> [Text segment]:
--- START ---

[guided]The purpose of this step is to prove that a quadratic transport bound is stronger than a linear transport bound. We do this at the level of each coupling, before taking infima.
Let $\Pi(\nu,\mu)$ be the set of Borel probability measures $\pi$ on $E \times E$ with first marginal $\nu$ and second marginal $\mu$. For a fixed coupling $\pi \in \Pi(\nu,\mu)$, define the map $D_\pi: E \times E \to [0,\infty)$ by $D_\pi(x,y)=d(x,y)$. This function is measurable because $d$ is the metric on the Borel [metric space](/page/Metric%20Space) $E$.
Suppose first that the quadratic transportation cost under $\pi$ is finite:
\begin{align*}
\int_{E \times E} D_\pi(x,y)^2 \, d\pi(x,y) <+\infty.
\end{align*}
We want to compare the first moment of $D_\pi$ to the second moment of $D_\pi$. Define
\begin{align*}
m_\pi := \int_{E \times E} D_\pi(x,y) \, d\pi(x,y).
\end{align*}
The key elementary estimate is the non-negativity of variance. Since $\pi$ is a probability measure and $(D_\pi-m_\pi)^2$ is non-negative, we have
\begin{align*}
0 \le \int_{E \times E} (D_\pi(x,y)-m_\pi)^2 \, d\pi(x,y).
\end{align*}
Expanding the square under the integral is justified by the finite second-moment assumption. Because $\pi(E\times E)=1$ and $m_\pi$ is constant, this gives
\begin{align*}
0 \le \int_{E \times E} D_\pi(x,y)^2 \, d\pi(x,y) - 2m_\pi \int_{E \times E} D_\pi(x,y) \, d\pi(x,y) + m_\pi^2.
\end{align*}
By the definition of $m_\pi$, the middle integral equals $m_\pi$, so the inequality becomes
\begin{align*}
0 \le \int_{E \times E} D_\pi(x,y)^2 \, d\pi(x,y) - m_\pi^2.

--- END ---

> [Collected material]:

--- START ---

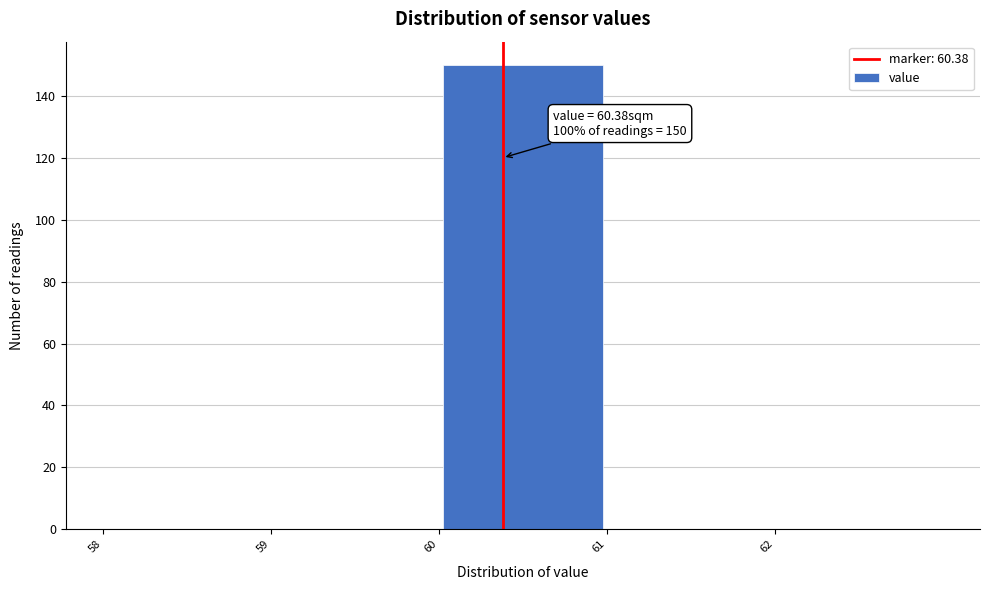

Over which range of the x-axis is the bar tallest?

60 to 61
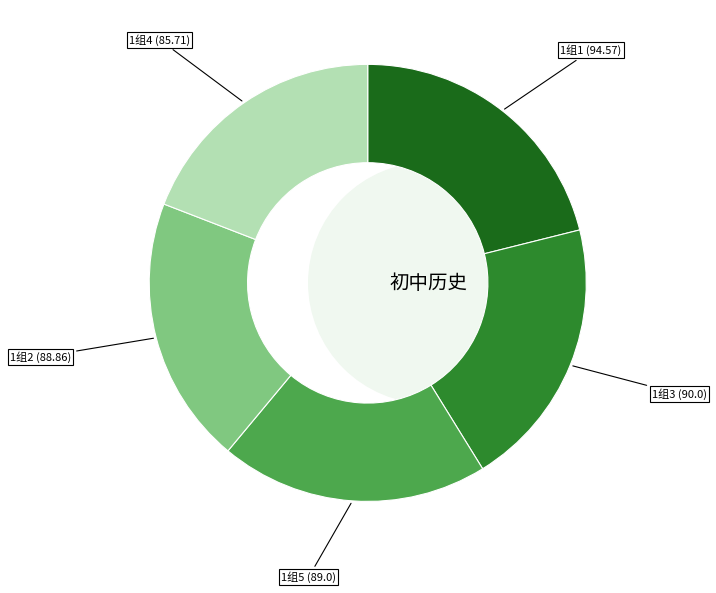

What percentage is NOT represented by 1组1?

78.9%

--- END ---

> [Work instructions]:
A) Reproduce the passage of the transport proof that opens with the words containing "[guided]The purpose of" and closes with "D_\pi(x,y)^2 \, d\pi(x,y) <+\infty.".
B) Answer these questions from the transport proof, one per line:
(i) What is the first marginal of each measure in $\Pi(\nu,\mu)$?
(ii) What assumption justifies expanding the square under the integral?
(iii) By the definition of $m_\pi$, what does the middle integral equal?
C) According to the transport proof, why is $0 \le \int_{E \times E} (D_\pi(x,y)-m_\pi)^2 \, d\pi(x,y)$? Answer in one to three sentences.
The data has no connection to the transport proof.

> [Solutions for each task]:
A)
[guided]The purpose of this step is to prove that a quadratic transport bound is stronger than a linear transport bound. We do this at the level of each coupling, before taking infima.
Let $\Pi(\nu,\mu)$ be the set of Borel probability measures $\pi$ on $E \times E$ with first marginal $\nu$ and second marginal $\mu$. For a fixed coupling $\pi \in \Pi(\nu,\mu)$, define the map $D_\pi: E \times E \to [0,\infty)$ by $D_\pi(x,y)=d(x,y)$. This function is measurable because $d$ is the metric on the Borel [metric space](/page/Metric%20Space) $E$.
Suppose first that the quadratic transportation cost under $\pi$ is finite:
\begin{align*}
\int_{E \times E} D_\pi(x,y)^2 \, d\pi(x,y) <+\infty.

B)
(i) $\nu$
(ii) The finite second-moment assumption.
(iii) $m_\pi$

C) The inequality holds because $\pi$ is a probability measure and the integrand $(D_\pi-m_\pi)^2$ is non-negative. The proof calls this the non-negativity of variance.